◆ **Problem description**: In the records that follow, find the line with "neck: (182, 240)"; from there, retype every line exactly through the line with "left eye: (386, 196)", which also belongs to the answer.

Landmark coordinate records

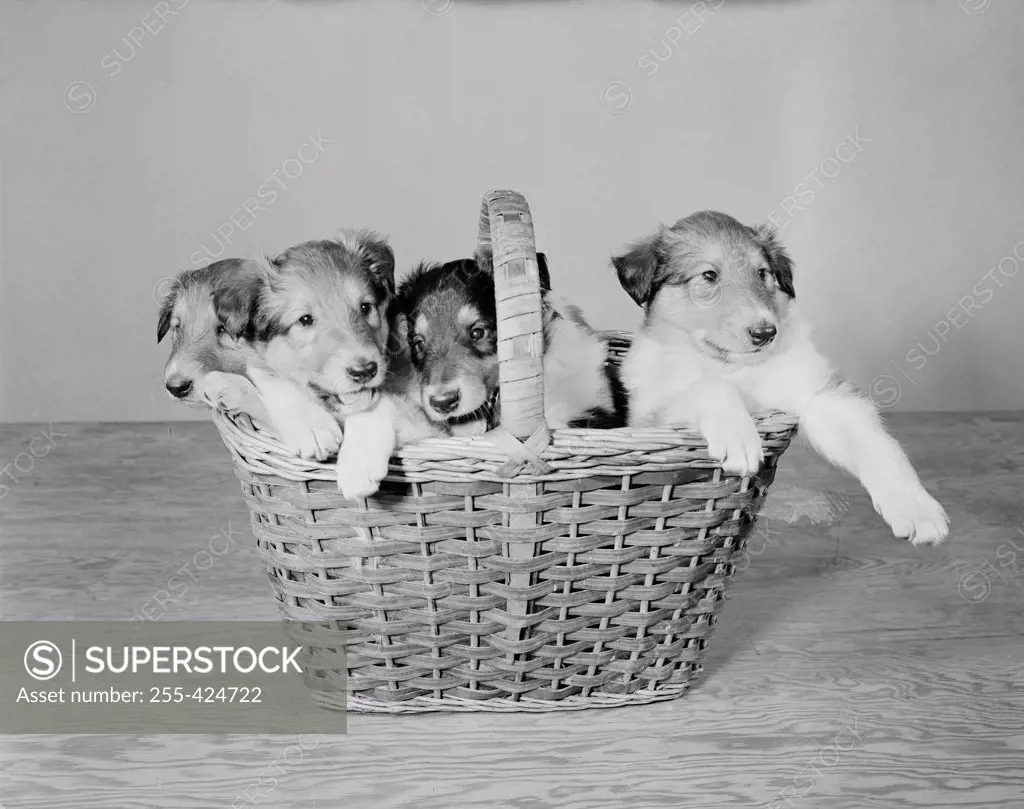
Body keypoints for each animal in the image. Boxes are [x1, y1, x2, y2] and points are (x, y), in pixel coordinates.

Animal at [234, 231, 446, 499]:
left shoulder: (434, 424)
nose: (365, 371)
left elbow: (380, 404)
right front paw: (312, 428)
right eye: (305, 320)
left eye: (365, 307)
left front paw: (358, 465)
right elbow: (272, 378)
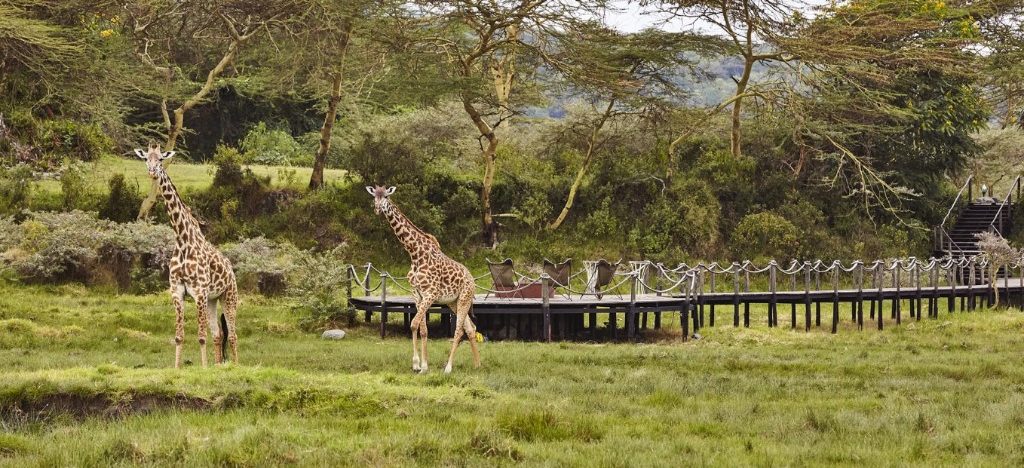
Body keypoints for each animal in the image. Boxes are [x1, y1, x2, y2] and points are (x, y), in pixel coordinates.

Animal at [135, 143, 238, 368]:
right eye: (146, 158)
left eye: (161, 159)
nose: (152, 172)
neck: (182, 240)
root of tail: (231, 269)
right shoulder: (177, 291)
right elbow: (179, 336)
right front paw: (178, 368)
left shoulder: (199, 292)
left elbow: (201, 336)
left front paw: (204, 368)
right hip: (212, 299)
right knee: (218, 334)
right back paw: (219, 365)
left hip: (229, 296)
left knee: (233, 335)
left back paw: (235, 366)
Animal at [368, 185, 479, 372]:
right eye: (374, 197)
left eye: (386, 196)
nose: (377, 209)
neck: (414, 254)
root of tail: (472, 280)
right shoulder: (417, 294)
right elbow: (422, 329)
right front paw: (422, 365)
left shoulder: (431, 293)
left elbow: (413, 324)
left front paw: (418, 364)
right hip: (453, 302)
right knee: (471, 328)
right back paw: (477, 364)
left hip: (464, 298)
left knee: (459, 330)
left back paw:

◆ **Reply**:
neck: (182, 240)
root of tail: (231, 269)
right shoulder: (177, 291)
right elbow: (179, 336)
right front paw: (178, 368)
left shoulder: (199, 292)
left elbow: (201, 336)
left front paw: (204, 368)
right hip: (212, 299)
right knee: (218, 334)
right back paw: (219, 365)
left hip: (229, 296)
left knee: (233, 335)
left back paw: (235, 366)
Animal at [368, 185, 479, 372]:
right eye: (374, 197)
left eye: (386, 196)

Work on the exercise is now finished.